Einde inhoudsopgave
Richtlijn 2004/48/EG betreffende de handhaving van intellectuele-eigendomsrechten
Artikel 7 Maatregelen ter bescherming van bewijsmateriaal
Geldend
Geldend vanaf 20-05-2004
- Redactionele toelichting
Deze richtlijn is gecorrigeerd via een rectificatie (PbEU 2004, L 195).
- Bronpublicatie:
29-04-2004, PbEU 2004, L 157 (uitgifte: 30-04-2004, regelingnummer: 2004/48/EG)
- Inwerkingtreding
20-05-2004
- Bronpublicatie inwerkingtreding:
29-04-2004, PbEU 2004, L 157 (uitgifte: 30-04-2004, regelingnummer: 2004/48/EG)
- Vakgebied(en)
EU-recht / Bijzondere onderwerpen
Vervoersrecht / Algemeen
1.
De lidstaten dragen er zorg voor dat de bevoegde rechterlijke instanties, reeds voordat een bodemprocedure is begonnen, op verzoek van een partij die redelijkerwijs beschikbaar bewijsmateriaal heeft overgelegd tot staving van haar beweringen dat er inbreuk op haar intellectuele-eigendomsrecht is gemaakt of zal worden gemaakt, onmiddellijk afdoende voorlopige maatregelen kunnen gelasten om het relevante bewijsmateriaal in verband met de vermeende inbreuk te beschermen, mits de bescherming van vertrouwelijke informatie wordt gewaarborgd.
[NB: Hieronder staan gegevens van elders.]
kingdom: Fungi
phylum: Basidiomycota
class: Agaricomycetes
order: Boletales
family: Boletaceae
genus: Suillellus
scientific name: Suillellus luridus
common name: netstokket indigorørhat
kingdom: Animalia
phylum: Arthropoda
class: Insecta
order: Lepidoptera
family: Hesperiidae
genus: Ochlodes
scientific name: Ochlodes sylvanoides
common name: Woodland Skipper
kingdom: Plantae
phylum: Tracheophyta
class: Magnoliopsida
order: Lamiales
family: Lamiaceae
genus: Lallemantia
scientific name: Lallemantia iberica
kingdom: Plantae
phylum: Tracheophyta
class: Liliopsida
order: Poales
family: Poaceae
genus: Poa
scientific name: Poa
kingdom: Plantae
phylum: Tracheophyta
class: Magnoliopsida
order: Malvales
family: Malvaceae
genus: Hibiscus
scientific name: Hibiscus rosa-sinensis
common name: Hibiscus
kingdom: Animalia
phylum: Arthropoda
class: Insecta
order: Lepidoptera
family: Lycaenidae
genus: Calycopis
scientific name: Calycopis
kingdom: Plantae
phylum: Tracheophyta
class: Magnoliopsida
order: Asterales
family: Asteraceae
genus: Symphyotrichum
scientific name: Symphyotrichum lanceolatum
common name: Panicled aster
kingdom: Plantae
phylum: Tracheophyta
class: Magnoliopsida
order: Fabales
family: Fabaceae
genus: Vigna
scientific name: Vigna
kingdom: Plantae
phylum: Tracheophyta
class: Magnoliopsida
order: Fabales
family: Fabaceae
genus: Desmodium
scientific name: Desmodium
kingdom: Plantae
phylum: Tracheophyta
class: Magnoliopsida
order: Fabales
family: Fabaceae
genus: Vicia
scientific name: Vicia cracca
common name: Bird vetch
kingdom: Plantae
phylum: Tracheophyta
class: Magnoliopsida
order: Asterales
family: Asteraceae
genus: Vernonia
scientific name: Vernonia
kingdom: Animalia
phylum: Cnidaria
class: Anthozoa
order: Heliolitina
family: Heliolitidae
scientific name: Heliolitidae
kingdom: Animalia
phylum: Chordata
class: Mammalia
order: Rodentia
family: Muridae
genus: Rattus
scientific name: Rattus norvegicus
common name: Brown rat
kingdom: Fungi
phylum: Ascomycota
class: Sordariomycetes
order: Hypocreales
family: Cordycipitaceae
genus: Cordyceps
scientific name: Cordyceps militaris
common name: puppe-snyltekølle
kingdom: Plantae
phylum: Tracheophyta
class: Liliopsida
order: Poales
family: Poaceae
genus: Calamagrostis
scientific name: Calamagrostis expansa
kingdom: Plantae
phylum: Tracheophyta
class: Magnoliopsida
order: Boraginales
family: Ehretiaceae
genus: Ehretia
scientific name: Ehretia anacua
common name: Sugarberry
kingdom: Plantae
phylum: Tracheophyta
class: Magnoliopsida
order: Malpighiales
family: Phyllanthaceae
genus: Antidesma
Tot deze maatregelen kunnen behoren de gedetailleerde beschrijving, met of zonder monsterneming, dan wel de fysieke inbeslagneming van de litigieuze goederen en, in voorkomend geval, de bij de productie en/of distributie daarvan gebruikte materialen en werktuigen en de desbetreffende documenten. Deze maatregelen worden genomen, zo nodig zonder dat de wederpartij wordt gehoord, met name indien het aannemelijk is dat uitstel de rechthebbende onherstelbare schade zal berokkenen, of indien er een aantoonbaar gevaar voor vernietiging van bewijsmateriaal bestaat.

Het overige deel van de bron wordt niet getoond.